Lower calibration is better, and higher discrimination is better. There's more detail in the original post. For now, here are my scores:
SVM rF KNN
Calibration 0.001 0.006 0.685
Discrimination 0.067 0.078 0.029
You will notice that my KNN calibration score is off. Clearly, my attempt to replicate the defaults of KNeighborsClassifier in sklearn.neighbors failed miserably. The documentation for FNN::knn says that when you call knn() with prob=TRUE the majority vote is a proxy for probability. This might work better with a larger number of neighbors considered. But I came pretty close to Eric's numbers with SVM and rF, so I won't feel too bad.
I agree with Eric that SVM beats rF on calibration, but rF both beats SVM on discrimination and shows a better confusion matrix, with both numbers on the main diagonal larger than their SVM counterparts. So, I'd favor rF. The only thing I don't like about it is that S pattern in the rF picture. If you think of the distances between the bubbles and the red diagonal as errors, you'd want them to be random.
My code is on GitHub. Fork it and let me know if you figure out what I messed up on the KNN calibration. Here's my session info:
R version 3.0.3 (2014-03-06)
Platform: x86_64-apple-darwin10.8.0 (64-bit)
locale:
[1] en_US.UTF-8/en_US.UTF-8/en_US.UTF-8/C/en_US.UTF-8/en_US.UTF-8
attached base packages:
[1] grid stats graphics grDevices utils datasets methods
[8] base
other attached packages:
[1] data.table_1.9.2 randomForest_4.6-7 FNN_1.1
[4] e1071_1.6-3 ggplot2_0.9.3.1 gridExtra_0.9.1
[7] knitr_1.5 MASS_7.3-31
loaded via a namespace (and not attached):
[1] class_7.3-10 colorspace_1.2-4 dichromat_2.0-0
[4] digest_0.6.4 evaluate_0.5.3 formatR_0.10
[7] gtable_0.1.2 labeling_0.2 munsell_0.4.2
[10] plyr_1.8.1 proto_0.3-10 RColorBrewer_1.0-5
[13] Rcpp_0.11.1 reshape2_1.2.2 scales_0.2.3
[16] stringr_0.6.2 tools_3.0.3

──────────────────────────────

• **Brief A**
In the post on classifier scores, is a lower or a higher calibration score better?
• **Brief B**
Copy the classifier scores post from "Lower calibration is" up to and including "feel too bad.".

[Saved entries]
──────────────────────────────

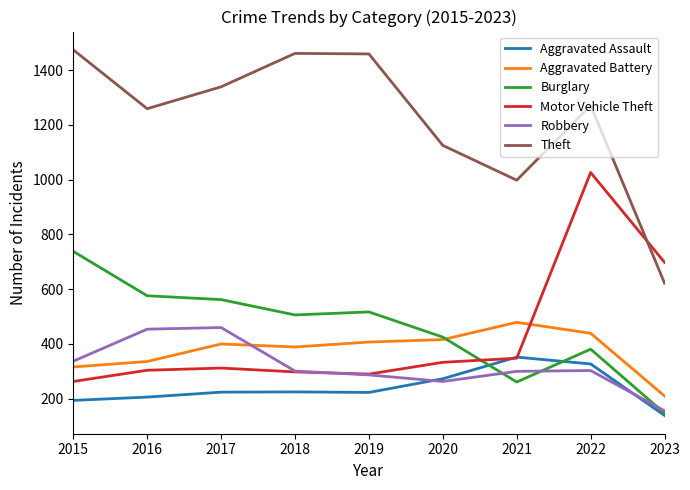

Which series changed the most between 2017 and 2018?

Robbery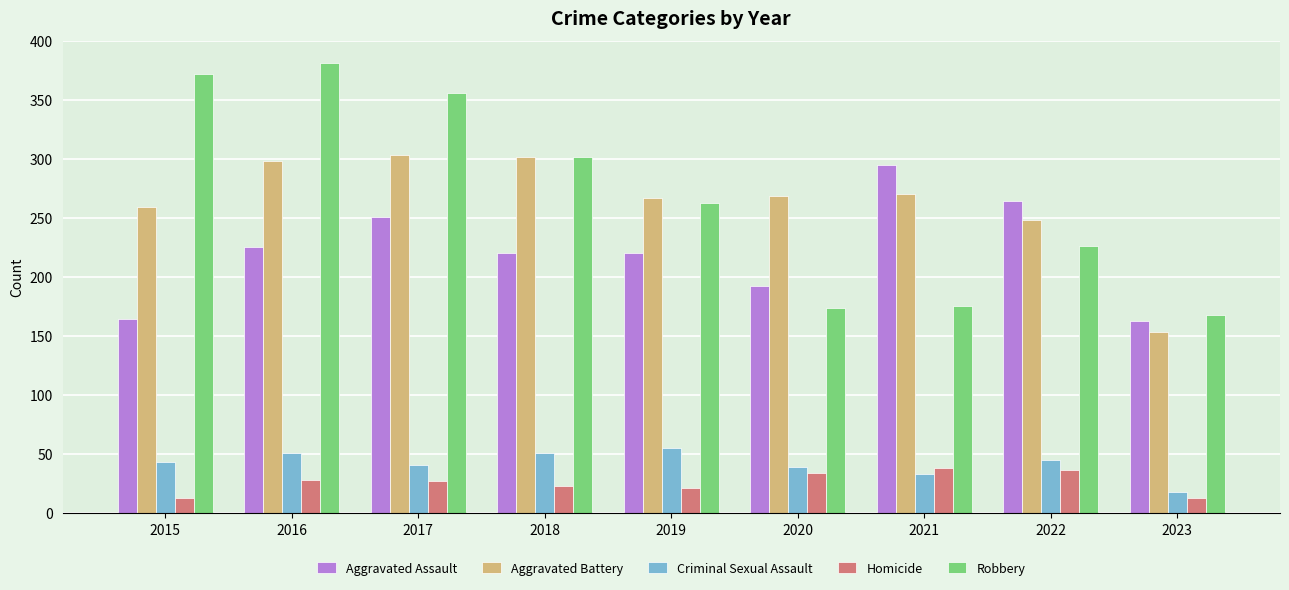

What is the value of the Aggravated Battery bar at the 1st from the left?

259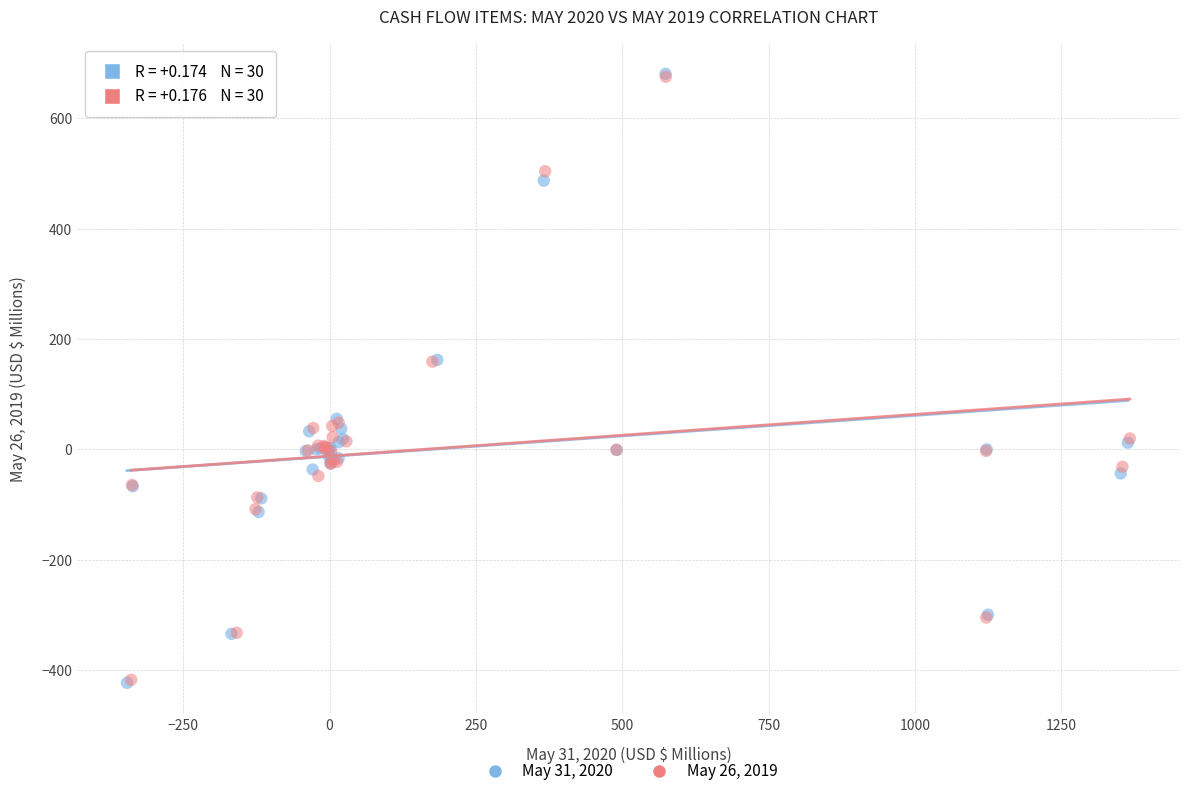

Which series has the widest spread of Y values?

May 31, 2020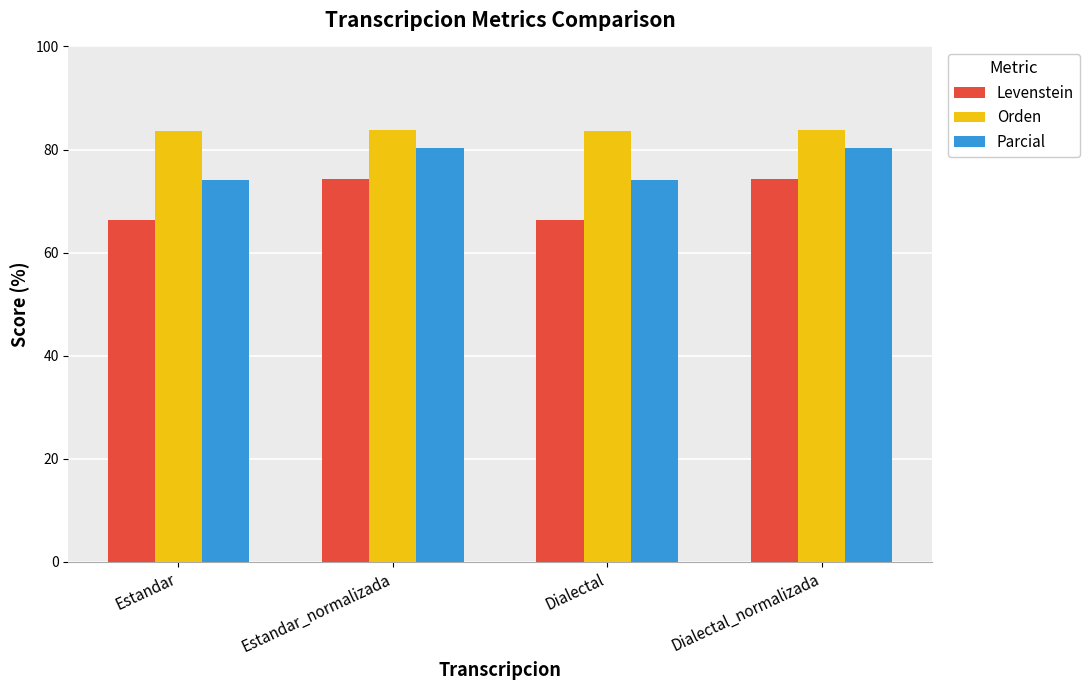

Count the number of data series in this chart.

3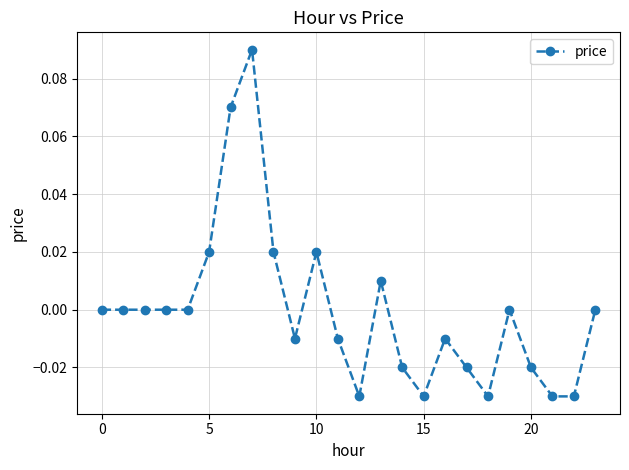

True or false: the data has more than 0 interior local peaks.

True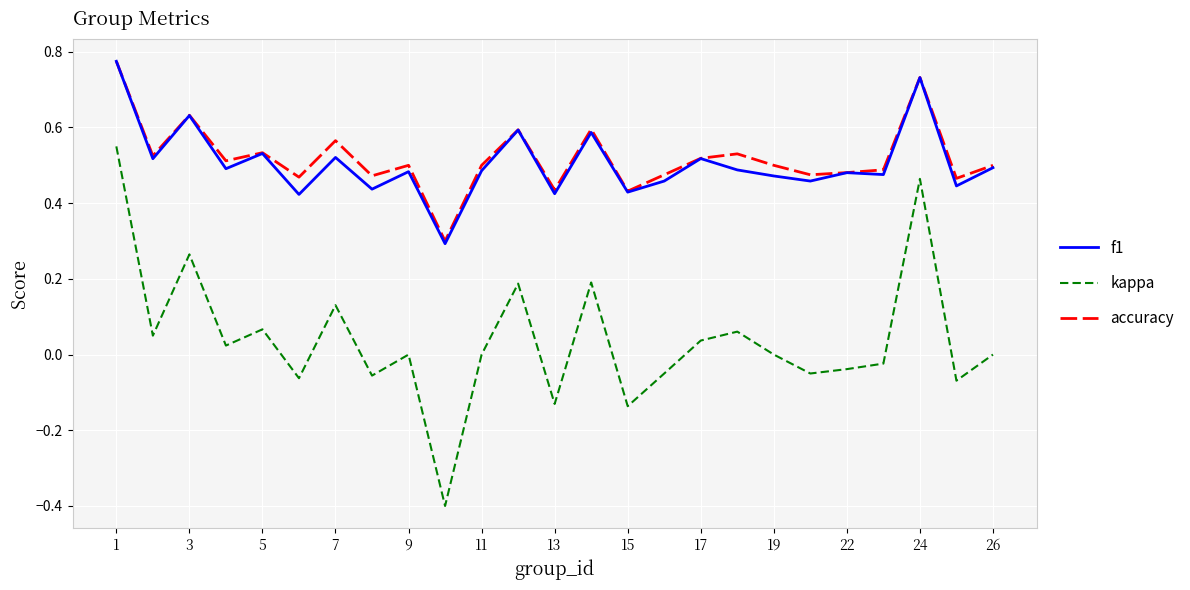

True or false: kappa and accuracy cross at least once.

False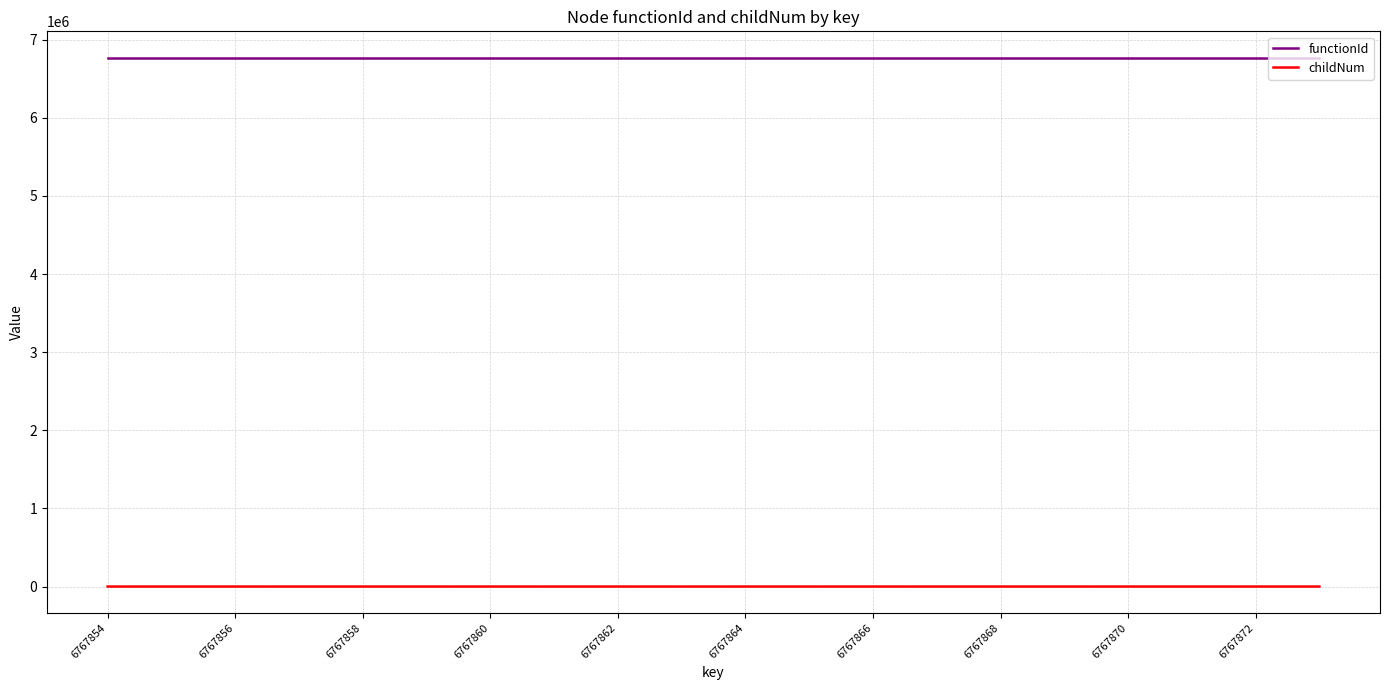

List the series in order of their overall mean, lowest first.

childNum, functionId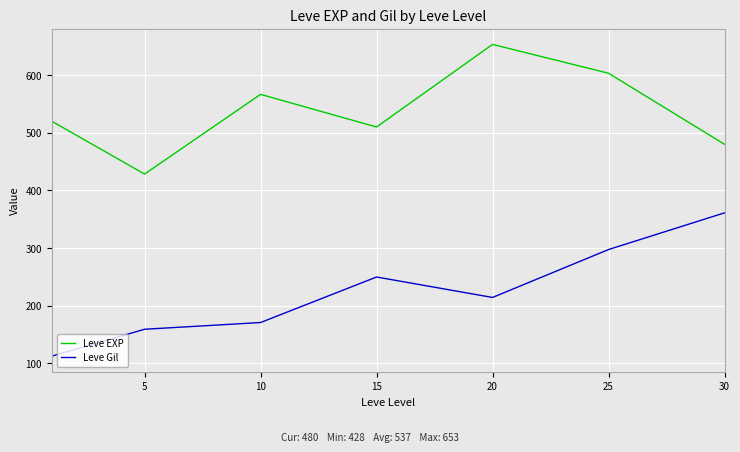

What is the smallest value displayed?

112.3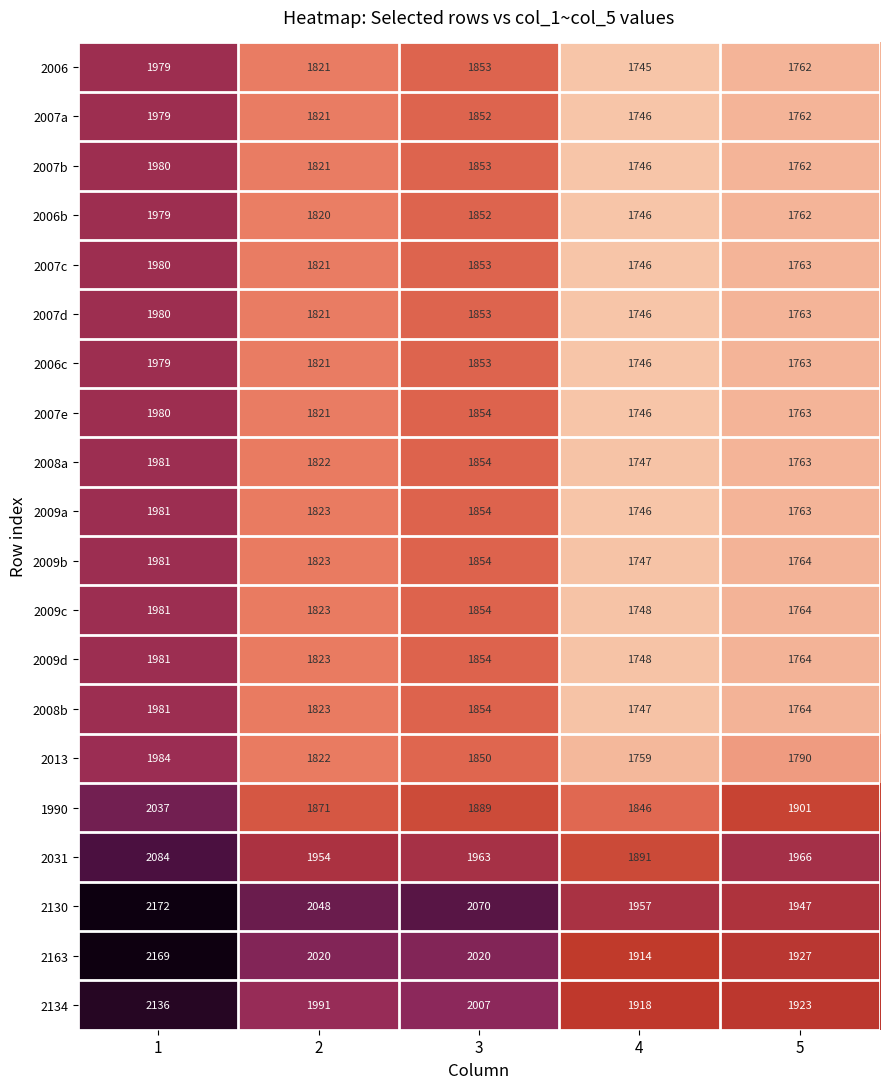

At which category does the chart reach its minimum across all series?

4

──────────────────────────────

• **Task output A**
A lower calibration score is better.

• **Task output B**
Lower calibration is better, and higher discrimination is better. There's more detail in the original post. For now, here are my scores:
SVM rF KNN
Calibration 0.001 0.006 0.685
Discrimination 0.067 0.078 0.029
You will notice that my KNN calibration score is off. Clearly, my attempt to replicate the defaults of KNeighborsClassifier in sklearn.neighbors failed miserably. The documentation for FNN::knn says that when you call knn() with prob=TRUE the majority vote is a proxy for probability. This might work better with a larger number of neighbors considered. But I came pretty close to Eric's numbers with SVM and rF, so I won't feel too bad.